In 1915 kreeg Sober een telefoontje van Dr. Edward B. Cragin, hoofd verloskundige en gynaecoloog in het Sloane Ziekenhuis voor Vrouwen. Een tyfus uitbraak had het ziekenhuis getroffen, en 20 personeelsleden waren ziek door de koorts. Cragin vertelde Sober dat “de andere bedienden de kok gekscherend de bijnaam tyfus Mary hadden gegeven.”
Sober herkende de beschrijving en het handschrift van Mallon. Toen de gezondheidsdienst haar deze keer kwam halen, verzette ze zich niet.

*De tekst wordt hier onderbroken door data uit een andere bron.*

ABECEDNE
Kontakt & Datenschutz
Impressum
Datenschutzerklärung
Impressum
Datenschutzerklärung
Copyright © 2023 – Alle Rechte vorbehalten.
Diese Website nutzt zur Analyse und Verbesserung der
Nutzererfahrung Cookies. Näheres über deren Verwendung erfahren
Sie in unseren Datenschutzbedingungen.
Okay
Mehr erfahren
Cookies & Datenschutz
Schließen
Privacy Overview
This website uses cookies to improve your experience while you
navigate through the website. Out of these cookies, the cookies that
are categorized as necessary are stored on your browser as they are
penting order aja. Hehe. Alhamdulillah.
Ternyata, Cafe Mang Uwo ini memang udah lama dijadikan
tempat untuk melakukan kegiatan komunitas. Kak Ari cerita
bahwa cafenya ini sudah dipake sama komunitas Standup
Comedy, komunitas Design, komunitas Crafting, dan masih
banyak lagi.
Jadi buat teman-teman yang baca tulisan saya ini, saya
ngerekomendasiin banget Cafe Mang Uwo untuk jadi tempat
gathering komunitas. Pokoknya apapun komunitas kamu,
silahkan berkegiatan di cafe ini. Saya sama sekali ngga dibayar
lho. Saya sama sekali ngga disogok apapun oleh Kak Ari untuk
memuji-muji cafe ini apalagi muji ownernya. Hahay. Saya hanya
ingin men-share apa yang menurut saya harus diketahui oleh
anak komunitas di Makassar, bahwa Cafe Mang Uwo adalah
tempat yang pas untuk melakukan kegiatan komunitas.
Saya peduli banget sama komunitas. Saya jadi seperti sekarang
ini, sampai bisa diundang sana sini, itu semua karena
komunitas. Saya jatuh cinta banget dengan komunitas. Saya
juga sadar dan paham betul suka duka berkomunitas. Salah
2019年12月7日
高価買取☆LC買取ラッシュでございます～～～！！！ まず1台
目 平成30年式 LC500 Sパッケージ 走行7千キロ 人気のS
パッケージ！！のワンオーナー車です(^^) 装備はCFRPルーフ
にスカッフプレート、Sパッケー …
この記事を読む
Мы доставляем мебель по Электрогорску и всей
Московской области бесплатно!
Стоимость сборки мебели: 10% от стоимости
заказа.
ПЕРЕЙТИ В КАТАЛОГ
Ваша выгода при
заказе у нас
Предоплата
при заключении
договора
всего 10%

ontlasting Jtamad via Wikimedia Commons
Leven en sterven in quarantaine
Het was een veel ingetogener Mary Mallon die de laatste drieëntwintig jaar van haar leven in quarantaine doorbracht op North Brother Island. De stad voorzag haar gratis van een huisje en voedsel, en betaalde haar voor haar werk in het laboratorium van het ziekenhuis, waar ze medische basistests hielp uitvoeren. Nu ze niet langer beschouwd werd als een vluchtrisico, mocht Mallon zelfs komen en gaan wanneer ze wou, en ze bracht regelmatig bezoeken aan het vasteland om te winkelen en te verkennen. Sober schrijft:
Ze was even sterk als vroeger, maar ze had iets verloren van die opmerkelijke energie en activiteit die haar jonge dagen hadden gekenmerkt en die haar ertoe hadden aangezet om onversaagd elke situatie tegemoet te treden die de wereld haar voorschotelde. In de acht jaar sinds haar eerste arrestatie had zij geleerd wat het was om toe te geven aan een andere wil dan de hare en om pijn te kennen. In de laatste vijf jaar was zij weliswaar vrij geweest, maar er waren momenten geweest dat zij het moeilijk vond haar gevechten zonder hulp te voeren. Op North Brother Island bood de stad haar een comfortabel onderkomen – een plek waar ze naar hartelust kon koken, slapen en lezen. Voor haar oude dag was gezorgd. Er was een goed ziekenhuis met dokters in de buurt. Ze werd een bevoorrechte gast van de stad. Niemand sprak ooit met haar over iets waar ze niet over wilde praten. Ze kondigde aan dat haar vorige leven een “gesloten incident” was, en niemand viel haar daarover lastig.
Mallon kreeg een beroerte op kerstochtend 1932. Ze bracht de laatste zes jaar van haar leven door in het ziekenhuis, niet in staat om te lopen, en stierf op 11 november 1938.